It used to be that to do Institutional stockbroking well it was imperative you had a quality research product, good salespeople and a team of top notch traders. And a little like the three-legged stool, if one of the three legs wobbled a bit the whole thing fell over.
Pre-GFC when the financial services world in general was much more fun, the quality of a stockbroker’s research was the main reason that a firm received a buy or sell order from an institutional client. In fact, in 2005 (before the Dark Ages) the Peter Lee Associates’ Australian Equity Investors survey showed 53% of all commissions paid were allocated to broker research — fast forward to our recently completed 2016 program and this number has now declined to 43%. To make matters worse, over the same period, average commissions paid by an institution have declined by almost 18% and the number of institutions in the market risen considerably. So, research is deemed less important whilst, at the same time, revenues are being fed from a smaller pool of dollars — and superimposed on this the number of accounts to service has increased.

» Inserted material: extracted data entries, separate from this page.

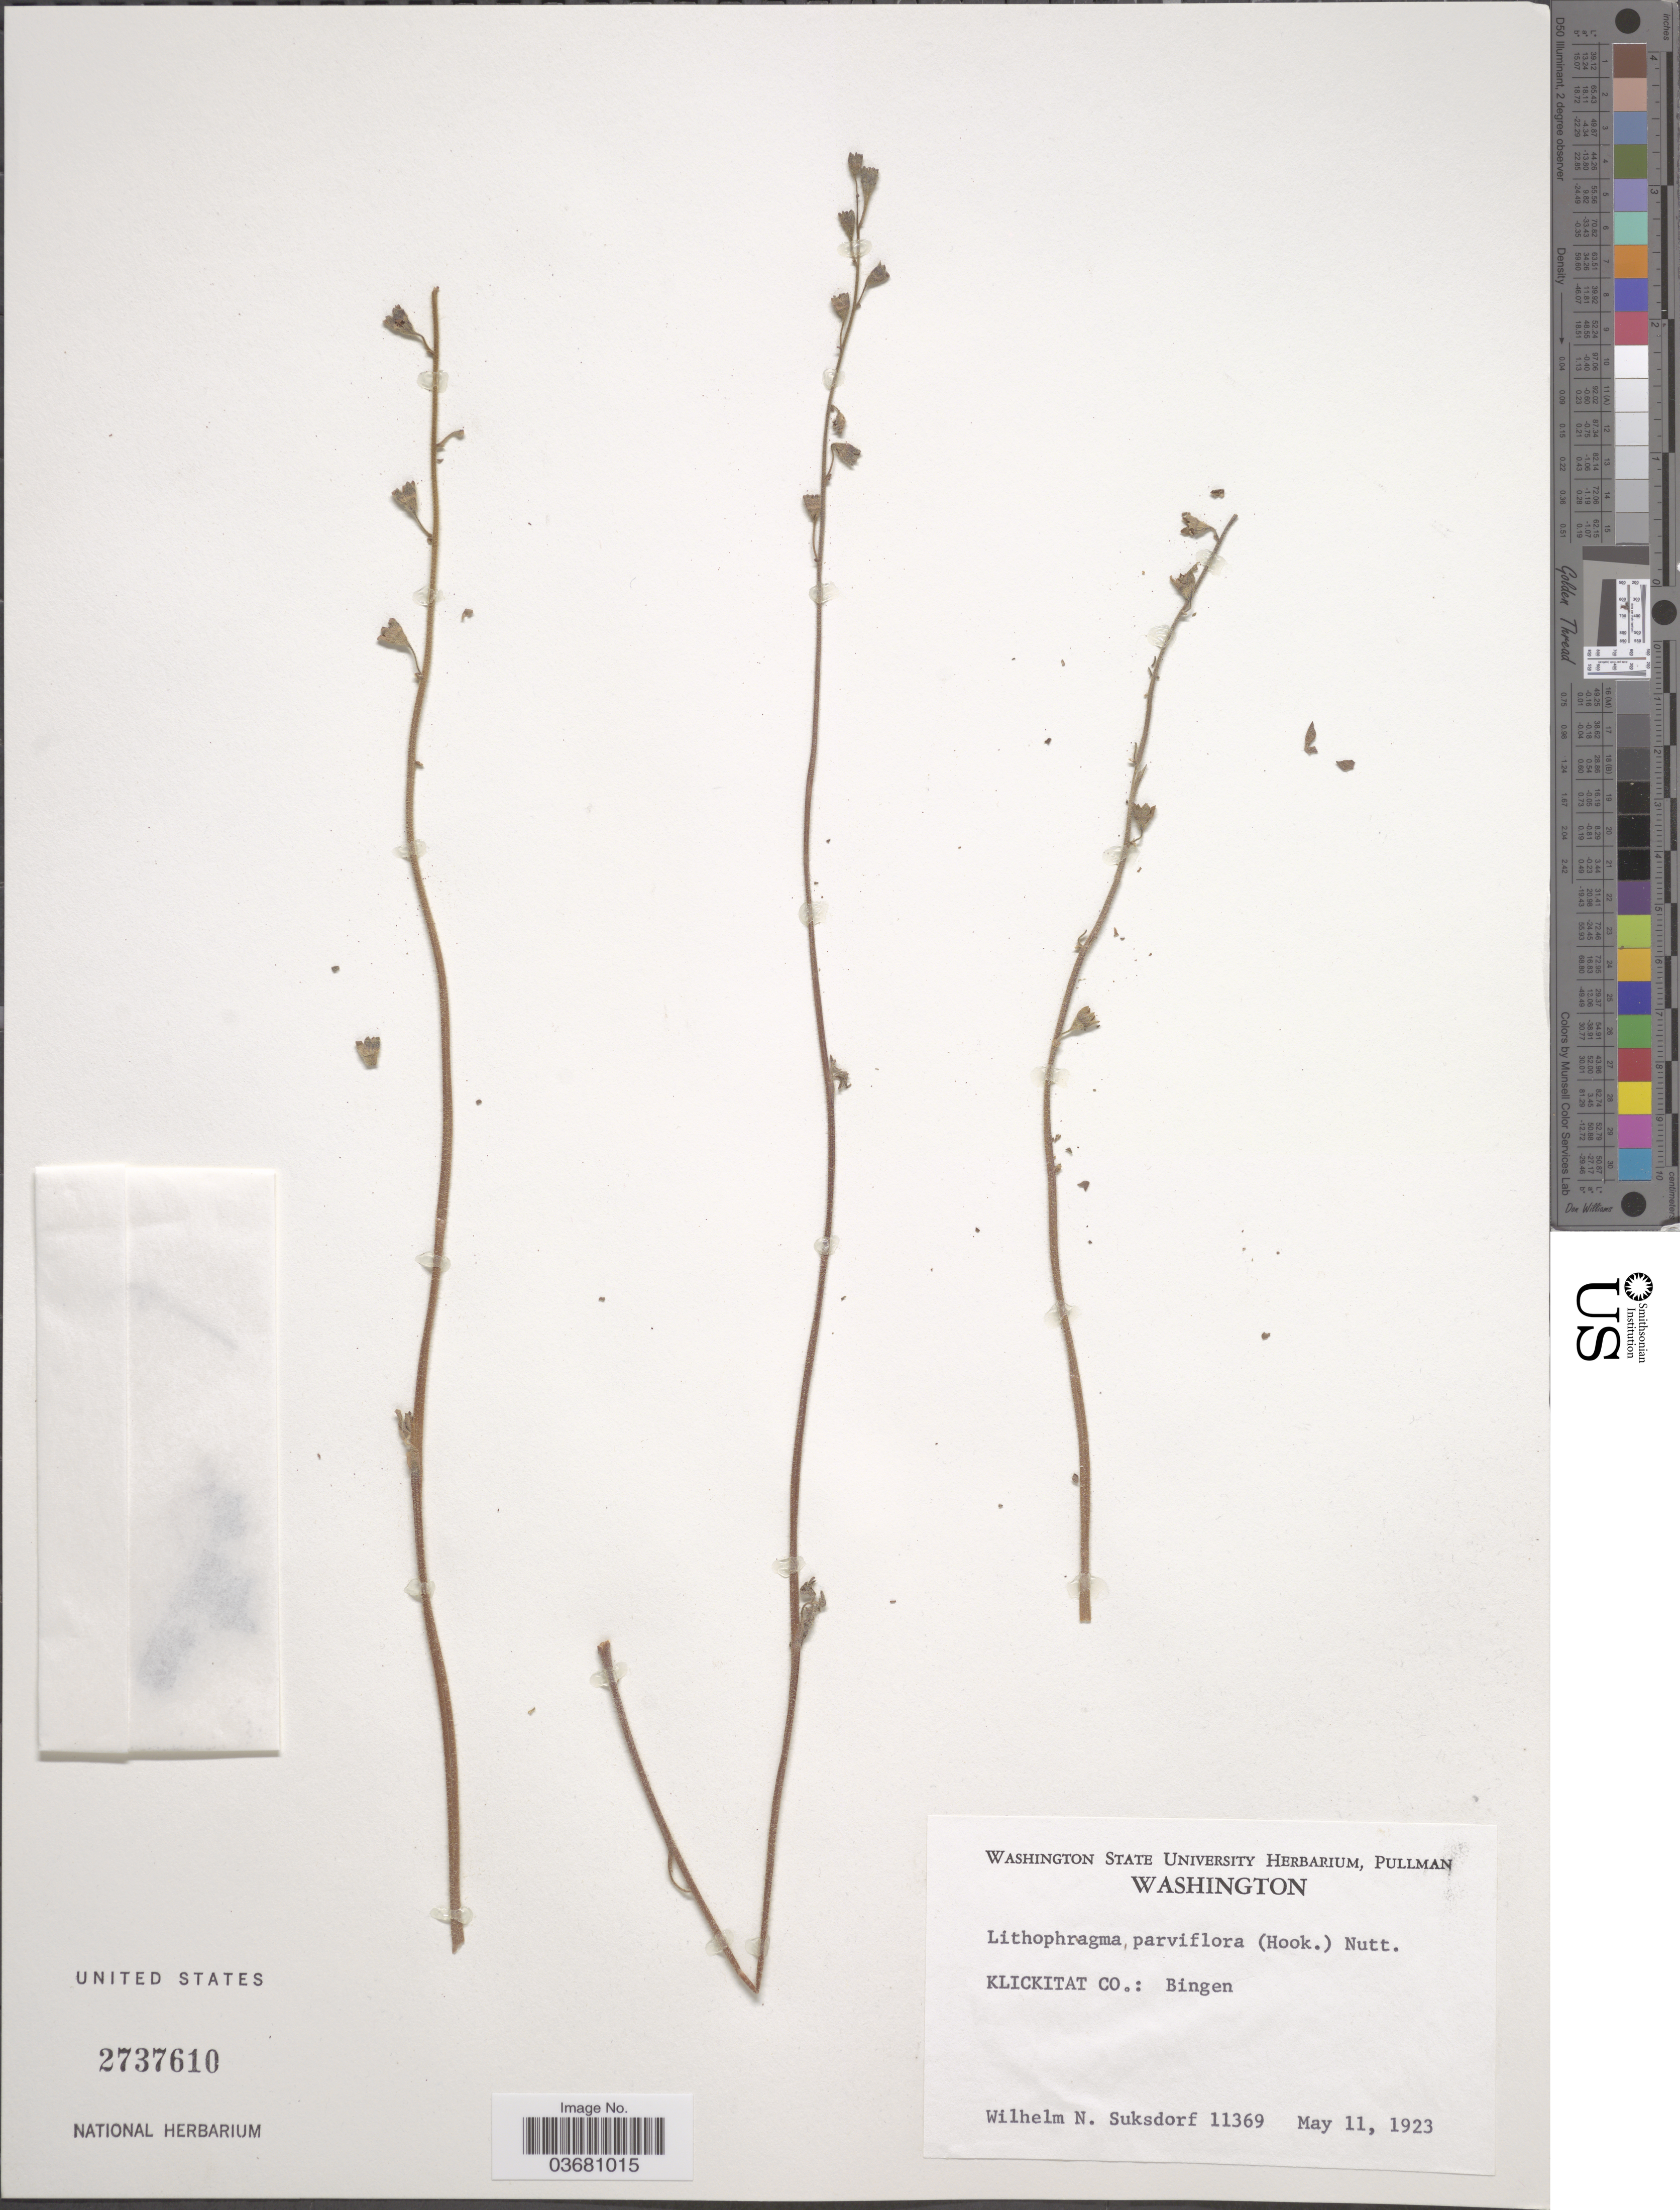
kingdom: Plantae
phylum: Tracheophyta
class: Magnoliopsida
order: Saxifragales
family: Saxifragaceae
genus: Lithophragma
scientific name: Lithophragma parviflorum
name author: (Hook.) Nutt.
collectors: W. N. Suksdorf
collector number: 11369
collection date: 1923-05-11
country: United States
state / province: Washington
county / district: Klickitat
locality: Klickitat Co.: Bingen.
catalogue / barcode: US 2737610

The issue is that, despite this, the need to maintain a strong research product has remained intact — as has the cost of providing the service. Respondents tell us that almost 40% of all commissions paid — close to the highest level on record — are in the form of tags — the industry equivalent of a payment for services rendered. And for those tags, five of the six reasons for awarding them are research quality dependent! So, to maintain the ability to generate commissions you must have a research product that remains highly regarded. Is it any wonder that some of the more serious players have taken the axe to their once much vaunted teams despite the fact it will most likely damage their revenue line?